Location: Virus and Prion ResearchTitle: Sequence Stability of PRRSV Chimeras After Passage in Swine) Author
Submitted to: American Society for Virology Meeting
Publication Type: Abstract Only
Publication Acceptance Date: 4/7/2010
Publication Date: 7/17/2010
Citation: Kappes, M.A., Ellingson, J.S., Wang, Y., Layton, S., Ciacci-Zanella, J.R., Roof, M.B., Faaberg, K.S. 2010. Sequence Stability of PRRSV Chimeras After Passage in Swine [abstract]. American Society for Virology Meeting. p. 269. Interpretive Summary:
Technical Abstract: Recombinant chimeric porcine reproductive and respiratory syndrome virus (PRRSV), generated from parental strains MN184 and a licensed modified live vaccine (Ingelvac® PRRS MLV), and a MN184 nsp2 deletion mutant were used to elucidate the mechanisms of attenuation and/or protective immunity to heterologous challenge in vivo.
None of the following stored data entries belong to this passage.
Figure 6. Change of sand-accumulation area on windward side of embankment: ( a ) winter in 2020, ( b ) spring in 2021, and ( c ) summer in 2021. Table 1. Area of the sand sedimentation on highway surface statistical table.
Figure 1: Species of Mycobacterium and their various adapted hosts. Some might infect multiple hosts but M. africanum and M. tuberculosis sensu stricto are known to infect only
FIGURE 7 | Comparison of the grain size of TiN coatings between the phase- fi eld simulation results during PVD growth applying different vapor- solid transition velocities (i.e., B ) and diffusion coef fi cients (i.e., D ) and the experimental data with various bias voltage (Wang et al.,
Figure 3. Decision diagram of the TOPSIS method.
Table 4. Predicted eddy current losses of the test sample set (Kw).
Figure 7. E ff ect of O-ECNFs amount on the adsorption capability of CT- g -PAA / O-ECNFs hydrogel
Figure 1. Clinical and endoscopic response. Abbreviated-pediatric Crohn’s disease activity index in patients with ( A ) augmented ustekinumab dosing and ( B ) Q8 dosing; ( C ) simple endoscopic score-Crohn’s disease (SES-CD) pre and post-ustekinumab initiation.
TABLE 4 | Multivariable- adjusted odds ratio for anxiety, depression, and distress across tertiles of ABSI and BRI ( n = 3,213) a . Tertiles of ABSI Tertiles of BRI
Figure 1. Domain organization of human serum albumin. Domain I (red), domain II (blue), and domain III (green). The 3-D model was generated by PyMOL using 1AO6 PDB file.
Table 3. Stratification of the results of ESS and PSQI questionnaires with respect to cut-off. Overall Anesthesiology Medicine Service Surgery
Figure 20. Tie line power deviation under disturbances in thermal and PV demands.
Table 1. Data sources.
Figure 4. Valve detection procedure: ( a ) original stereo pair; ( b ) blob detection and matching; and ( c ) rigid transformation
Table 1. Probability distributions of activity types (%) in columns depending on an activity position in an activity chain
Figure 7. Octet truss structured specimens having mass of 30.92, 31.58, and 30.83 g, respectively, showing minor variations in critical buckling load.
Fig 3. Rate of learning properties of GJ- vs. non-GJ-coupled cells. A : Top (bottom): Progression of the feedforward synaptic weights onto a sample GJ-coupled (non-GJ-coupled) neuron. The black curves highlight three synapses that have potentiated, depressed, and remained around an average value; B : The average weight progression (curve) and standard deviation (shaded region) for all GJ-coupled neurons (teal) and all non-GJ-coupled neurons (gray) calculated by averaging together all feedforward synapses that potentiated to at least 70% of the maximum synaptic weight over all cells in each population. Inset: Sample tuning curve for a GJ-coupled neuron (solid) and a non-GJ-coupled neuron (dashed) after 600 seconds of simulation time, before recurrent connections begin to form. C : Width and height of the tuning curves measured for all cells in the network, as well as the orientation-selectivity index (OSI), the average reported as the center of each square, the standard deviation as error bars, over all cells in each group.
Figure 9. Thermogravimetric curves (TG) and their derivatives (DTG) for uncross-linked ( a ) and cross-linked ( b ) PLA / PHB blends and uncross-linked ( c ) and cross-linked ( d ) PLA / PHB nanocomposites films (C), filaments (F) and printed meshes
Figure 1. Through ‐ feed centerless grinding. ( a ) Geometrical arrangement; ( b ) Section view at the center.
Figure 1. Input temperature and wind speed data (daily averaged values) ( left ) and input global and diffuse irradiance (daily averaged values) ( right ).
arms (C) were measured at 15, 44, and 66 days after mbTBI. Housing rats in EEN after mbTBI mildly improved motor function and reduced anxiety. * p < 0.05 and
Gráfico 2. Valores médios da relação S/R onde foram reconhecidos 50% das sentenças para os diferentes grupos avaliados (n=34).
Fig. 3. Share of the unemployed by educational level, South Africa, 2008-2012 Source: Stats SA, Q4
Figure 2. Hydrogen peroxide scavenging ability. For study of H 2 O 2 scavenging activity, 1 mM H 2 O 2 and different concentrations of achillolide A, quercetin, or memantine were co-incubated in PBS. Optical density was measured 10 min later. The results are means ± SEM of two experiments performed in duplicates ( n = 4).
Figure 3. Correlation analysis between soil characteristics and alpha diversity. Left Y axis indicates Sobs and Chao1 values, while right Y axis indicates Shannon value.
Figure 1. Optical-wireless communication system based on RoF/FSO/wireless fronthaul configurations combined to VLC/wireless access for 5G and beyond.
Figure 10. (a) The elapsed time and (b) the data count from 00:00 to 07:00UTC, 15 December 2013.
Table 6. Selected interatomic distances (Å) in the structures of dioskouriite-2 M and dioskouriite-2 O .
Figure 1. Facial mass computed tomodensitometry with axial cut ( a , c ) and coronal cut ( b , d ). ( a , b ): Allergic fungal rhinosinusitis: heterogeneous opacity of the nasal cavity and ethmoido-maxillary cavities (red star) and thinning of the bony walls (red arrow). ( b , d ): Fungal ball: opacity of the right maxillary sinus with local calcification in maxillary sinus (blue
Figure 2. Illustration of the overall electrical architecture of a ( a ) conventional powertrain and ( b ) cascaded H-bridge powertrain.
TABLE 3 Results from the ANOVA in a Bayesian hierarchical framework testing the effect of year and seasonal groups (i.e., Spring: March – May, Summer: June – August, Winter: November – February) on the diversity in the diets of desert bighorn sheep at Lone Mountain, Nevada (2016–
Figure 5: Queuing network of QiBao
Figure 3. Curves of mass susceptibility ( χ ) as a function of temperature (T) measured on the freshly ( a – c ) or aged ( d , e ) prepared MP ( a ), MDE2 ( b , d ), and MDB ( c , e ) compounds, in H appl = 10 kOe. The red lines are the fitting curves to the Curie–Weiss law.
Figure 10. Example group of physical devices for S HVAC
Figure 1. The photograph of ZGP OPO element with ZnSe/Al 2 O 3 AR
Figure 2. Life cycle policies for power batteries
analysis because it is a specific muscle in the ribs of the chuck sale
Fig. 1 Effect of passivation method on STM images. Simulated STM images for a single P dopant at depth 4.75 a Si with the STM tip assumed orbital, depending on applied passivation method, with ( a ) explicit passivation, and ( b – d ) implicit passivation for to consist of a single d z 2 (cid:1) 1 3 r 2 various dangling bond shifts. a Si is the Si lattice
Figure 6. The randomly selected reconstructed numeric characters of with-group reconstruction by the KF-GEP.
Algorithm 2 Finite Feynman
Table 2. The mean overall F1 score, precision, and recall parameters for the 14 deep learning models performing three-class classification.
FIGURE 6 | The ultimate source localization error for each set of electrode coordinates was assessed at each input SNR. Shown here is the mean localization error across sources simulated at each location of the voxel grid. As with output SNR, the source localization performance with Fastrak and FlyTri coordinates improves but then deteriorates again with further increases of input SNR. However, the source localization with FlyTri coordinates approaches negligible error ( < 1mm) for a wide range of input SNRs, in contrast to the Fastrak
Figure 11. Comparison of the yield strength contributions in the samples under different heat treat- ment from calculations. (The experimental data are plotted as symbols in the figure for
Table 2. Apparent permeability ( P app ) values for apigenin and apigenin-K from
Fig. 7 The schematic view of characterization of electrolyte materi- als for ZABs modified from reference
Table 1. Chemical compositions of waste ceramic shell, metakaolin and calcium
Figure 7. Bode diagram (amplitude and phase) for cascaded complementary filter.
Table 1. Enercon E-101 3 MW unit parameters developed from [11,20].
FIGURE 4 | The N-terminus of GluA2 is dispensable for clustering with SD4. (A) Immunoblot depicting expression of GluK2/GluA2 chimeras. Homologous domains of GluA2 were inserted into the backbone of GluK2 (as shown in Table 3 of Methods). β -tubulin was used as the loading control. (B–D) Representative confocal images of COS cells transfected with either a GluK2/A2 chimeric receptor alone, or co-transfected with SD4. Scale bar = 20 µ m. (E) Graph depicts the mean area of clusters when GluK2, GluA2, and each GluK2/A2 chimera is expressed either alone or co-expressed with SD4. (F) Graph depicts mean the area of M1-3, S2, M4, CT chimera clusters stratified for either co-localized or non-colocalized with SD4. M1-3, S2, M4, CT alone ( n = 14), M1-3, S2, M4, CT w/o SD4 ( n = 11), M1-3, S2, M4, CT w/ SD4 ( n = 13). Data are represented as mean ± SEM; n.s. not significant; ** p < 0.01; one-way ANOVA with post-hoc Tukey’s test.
Chimeras rMN184ORF1/MLV, rMLVORF1/MN184, rMLV/MN184ORF5-6, rMLV/MN184ORF7-3'UTR, rMN184delta618, and rMLV/MN184-3'UTR were assessed alongside an attenuated MN184 strain (MN184-P102) and Ingelvac® PRRS MLV as vaccine treatment groups against heterologous challenge to PRRSV strain JA-142. Four vaccination groups, rMN184ORF1/MLV, rMLVORF1/MN184, rMLV/MN184ORF5-6, and MN184-P102 resulted in significant protection from heterologous challenge, as shown previously (Vaccine, 2010). To assess the stability of the vaccinations, nucleotide sequence analysis of approximately 4000 bases at the PRRSV 3'-end was completed on day 21 serum samples, which had shown different levels of viral growth at that time. Surprisingly, all chimeras were stable, with only a few nucleotide changes (< 1%) occurring in each swine-passaged virus when compared to the source sequence. The nucleotide changes were often silent, or represented degenerate sequence. The remaining amino acid alterations were mostly conservative in nature, and only one amino acid change was seen in more than one strain. Specifically, GP4 amino acid 114 was mutated from a valine to a leucine in all chimeras that possessed MLV parental sequence. The ramifications of this change are not known. Taken together, the data suggests that the chimeras were relatively stable, and did not quickly alter their genomic sequence in order to increase their replication rate in swine.